AfCFTA also promises to change the value proposition for U.S. investment by reducing risk. In addition to reducing costs from tariffs and non-trade barriers, AfCFTA promises to provide a protocol for the reasonable resolution of investor-state disputes. This protocol, presently anticipated to be delivered and adopted by June of 2020, should make investment with African countries, particularly in capital intensive oil and power, less risky for the investors and for African countries. Before AfCFTA, in addition to normal business risk, investment in Africa’s oil and power industries was subject to a host of additional risks, ranging from post contract regulation or taxation to outright expropriation. Wary of local judiciaries serving the contracting countries, investors sought to protect their investments through arbitration and litigation subject to a patchwork of treaties and contractual clauses—with mixed results.

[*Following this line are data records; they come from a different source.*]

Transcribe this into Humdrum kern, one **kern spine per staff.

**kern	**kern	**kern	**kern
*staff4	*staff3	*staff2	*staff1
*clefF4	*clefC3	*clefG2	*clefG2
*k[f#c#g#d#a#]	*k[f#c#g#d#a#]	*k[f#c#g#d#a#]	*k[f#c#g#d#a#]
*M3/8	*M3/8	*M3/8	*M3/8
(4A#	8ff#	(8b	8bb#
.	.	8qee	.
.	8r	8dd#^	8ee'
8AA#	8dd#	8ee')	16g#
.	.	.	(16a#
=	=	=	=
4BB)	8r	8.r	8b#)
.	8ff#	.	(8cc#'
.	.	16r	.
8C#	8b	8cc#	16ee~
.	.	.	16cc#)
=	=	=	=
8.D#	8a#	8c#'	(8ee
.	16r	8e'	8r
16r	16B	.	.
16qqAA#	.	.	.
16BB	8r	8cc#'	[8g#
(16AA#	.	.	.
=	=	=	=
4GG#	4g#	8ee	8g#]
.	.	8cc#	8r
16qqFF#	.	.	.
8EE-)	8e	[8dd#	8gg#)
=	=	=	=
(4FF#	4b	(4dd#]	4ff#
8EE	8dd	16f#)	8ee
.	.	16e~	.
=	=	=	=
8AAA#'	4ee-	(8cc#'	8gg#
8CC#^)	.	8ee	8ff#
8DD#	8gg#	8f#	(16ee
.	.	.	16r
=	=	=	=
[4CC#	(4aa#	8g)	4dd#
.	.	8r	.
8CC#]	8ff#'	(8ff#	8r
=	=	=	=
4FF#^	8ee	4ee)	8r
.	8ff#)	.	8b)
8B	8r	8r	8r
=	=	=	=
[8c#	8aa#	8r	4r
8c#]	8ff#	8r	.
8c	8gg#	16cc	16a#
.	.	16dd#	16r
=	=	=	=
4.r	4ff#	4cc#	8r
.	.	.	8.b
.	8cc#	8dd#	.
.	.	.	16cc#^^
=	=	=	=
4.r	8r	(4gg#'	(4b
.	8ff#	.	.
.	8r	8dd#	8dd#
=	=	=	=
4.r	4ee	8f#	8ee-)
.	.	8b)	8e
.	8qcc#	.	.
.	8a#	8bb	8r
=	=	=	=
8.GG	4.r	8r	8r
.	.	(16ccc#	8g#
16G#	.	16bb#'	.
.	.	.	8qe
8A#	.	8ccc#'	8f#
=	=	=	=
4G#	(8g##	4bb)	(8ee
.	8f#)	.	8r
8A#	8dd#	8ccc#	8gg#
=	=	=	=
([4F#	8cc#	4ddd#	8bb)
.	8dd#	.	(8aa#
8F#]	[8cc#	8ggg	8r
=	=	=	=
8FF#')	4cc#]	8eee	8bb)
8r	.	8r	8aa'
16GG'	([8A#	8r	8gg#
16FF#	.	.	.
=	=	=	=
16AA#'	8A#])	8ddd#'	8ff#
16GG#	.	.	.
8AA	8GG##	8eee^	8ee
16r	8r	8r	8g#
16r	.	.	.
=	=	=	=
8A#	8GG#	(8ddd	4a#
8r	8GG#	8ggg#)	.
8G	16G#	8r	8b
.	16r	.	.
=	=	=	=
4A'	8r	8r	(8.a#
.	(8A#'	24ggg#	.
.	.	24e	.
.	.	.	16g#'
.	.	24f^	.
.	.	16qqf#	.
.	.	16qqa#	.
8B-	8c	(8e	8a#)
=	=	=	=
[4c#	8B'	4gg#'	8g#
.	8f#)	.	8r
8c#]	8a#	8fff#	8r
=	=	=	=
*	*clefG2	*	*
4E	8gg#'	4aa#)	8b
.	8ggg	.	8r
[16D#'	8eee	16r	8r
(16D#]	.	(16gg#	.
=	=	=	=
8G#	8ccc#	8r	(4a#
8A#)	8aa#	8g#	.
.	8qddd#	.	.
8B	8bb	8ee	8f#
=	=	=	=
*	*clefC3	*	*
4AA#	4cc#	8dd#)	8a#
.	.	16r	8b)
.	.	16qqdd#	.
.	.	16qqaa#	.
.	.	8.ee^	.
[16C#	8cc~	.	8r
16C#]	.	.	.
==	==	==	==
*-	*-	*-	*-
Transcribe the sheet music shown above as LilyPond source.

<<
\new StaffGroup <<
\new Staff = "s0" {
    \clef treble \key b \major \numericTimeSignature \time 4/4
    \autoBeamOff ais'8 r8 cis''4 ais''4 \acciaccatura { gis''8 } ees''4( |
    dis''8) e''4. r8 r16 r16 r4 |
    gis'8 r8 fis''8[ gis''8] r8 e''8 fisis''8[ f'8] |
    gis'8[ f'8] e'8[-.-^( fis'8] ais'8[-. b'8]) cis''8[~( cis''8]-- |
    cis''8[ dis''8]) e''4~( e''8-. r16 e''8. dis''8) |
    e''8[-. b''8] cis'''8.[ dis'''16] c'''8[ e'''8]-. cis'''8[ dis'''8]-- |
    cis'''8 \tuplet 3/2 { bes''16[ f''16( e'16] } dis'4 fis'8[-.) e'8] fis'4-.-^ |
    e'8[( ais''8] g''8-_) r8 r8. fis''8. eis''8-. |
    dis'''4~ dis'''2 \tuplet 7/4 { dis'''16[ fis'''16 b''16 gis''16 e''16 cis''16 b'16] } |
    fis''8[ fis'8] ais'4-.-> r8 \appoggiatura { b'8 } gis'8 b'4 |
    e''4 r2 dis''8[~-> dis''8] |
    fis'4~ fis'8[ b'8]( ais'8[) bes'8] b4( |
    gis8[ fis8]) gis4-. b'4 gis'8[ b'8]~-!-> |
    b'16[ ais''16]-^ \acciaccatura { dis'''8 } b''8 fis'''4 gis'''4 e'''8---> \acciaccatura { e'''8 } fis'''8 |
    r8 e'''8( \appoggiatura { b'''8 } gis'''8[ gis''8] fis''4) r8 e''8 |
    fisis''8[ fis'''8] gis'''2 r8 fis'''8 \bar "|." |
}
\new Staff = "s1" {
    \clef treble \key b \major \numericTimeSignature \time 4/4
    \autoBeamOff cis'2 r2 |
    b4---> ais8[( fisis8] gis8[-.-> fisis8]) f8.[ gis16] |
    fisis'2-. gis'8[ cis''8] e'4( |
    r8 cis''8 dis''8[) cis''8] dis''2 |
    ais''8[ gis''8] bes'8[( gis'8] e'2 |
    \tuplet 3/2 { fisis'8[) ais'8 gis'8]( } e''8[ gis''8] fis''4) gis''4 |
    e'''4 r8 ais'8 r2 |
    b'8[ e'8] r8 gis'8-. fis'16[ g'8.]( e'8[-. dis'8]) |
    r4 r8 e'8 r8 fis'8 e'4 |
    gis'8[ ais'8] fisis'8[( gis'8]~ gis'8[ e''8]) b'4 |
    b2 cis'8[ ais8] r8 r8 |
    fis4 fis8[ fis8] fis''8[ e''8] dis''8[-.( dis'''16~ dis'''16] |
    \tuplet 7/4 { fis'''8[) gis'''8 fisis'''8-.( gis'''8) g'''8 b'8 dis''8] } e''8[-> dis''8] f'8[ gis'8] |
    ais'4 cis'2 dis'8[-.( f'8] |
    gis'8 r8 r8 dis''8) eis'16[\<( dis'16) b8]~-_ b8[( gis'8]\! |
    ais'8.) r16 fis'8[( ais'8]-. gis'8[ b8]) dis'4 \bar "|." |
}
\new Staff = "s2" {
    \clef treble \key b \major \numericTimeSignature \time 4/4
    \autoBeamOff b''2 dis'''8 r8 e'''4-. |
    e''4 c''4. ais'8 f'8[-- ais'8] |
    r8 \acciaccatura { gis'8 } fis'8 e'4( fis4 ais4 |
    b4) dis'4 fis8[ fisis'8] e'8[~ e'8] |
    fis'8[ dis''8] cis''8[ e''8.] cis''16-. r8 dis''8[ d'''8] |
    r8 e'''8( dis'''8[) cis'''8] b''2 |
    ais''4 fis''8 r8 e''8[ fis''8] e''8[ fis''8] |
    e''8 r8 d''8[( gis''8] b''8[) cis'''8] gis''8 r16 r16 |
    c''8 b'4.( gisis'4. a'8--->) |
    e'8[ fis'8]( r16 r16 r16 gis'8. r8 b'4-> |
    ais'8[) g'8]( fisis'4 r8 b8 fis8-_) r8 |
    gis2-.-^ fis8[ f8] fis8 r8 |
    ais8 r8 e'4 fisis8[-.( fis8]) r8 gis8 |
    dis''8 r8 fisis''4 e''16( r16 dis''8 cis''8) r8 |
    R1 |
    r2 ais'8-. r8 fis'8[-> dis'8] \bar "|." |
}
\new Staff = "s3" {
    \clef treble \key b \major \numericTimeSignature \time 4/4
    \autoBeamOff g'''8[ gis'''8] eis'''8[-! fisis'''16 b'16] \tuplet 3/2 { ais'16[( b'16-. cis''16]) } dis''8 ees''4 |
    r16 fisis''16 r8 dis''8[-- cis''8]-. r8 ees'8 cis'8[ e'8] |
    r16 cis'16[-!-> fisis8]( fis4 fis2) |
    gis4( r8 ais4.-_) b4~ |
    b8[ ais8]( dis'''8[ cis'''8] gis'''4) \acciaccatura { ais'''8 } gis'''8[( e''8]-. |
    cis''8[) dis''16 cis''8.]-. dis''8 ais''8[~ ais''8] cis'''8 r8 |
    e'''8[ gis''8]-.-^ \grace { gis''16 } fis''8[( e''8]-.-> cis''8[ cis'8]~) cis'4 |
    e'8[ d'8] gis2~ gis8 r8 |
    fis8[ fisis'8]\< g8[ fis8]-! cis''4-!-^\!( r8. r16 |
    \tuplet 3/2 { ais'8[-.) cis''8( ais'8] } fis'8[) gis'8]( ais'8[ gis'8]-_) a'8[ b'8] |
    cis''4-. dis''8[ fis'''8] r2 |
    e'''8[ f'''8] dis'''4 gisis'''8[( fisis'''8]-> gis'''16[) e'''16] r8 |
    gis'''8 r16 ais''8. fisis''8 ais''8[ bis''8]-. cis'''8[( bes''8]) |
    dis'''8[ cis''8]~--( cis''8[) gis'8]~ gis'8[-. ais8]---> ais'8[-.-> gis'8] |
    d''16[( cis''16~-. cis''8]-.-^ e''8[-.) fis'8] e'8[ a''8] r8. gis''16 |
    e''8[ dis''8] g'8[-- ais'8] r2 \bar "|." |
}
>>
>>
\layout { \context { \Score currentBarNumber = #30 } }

In some instances, African countries appear to have been treated unfairly, as with the $9 Billion arbitration award against Nigeria for what appears to be speculative anticipated lost profits from a failed gas processing deal. In other instances, collection by investors of any award or judgment remained unpredictable where it could not be obtained directly from the contracting country and had to be pursued through other treaties like the NY Convention or ICSID Convention—a process complicated by, among other things disparate implementing national laws. Hopefully, the AfCFTA protocol on investor state dispute resolution will further encourage investment by reducing the risk associated with prosecution of investor state claims by providing a transparent, binding and efficient means for investors and states to enforce the reasonable economic expectations arising under their agreements.
Because AfCFTA is consistent with U.S. policy and because it improves the value proposition for investors by providing a larger market with lower risks, AfCFTA will attract substantial additional investment into Africa’s oil and power industries.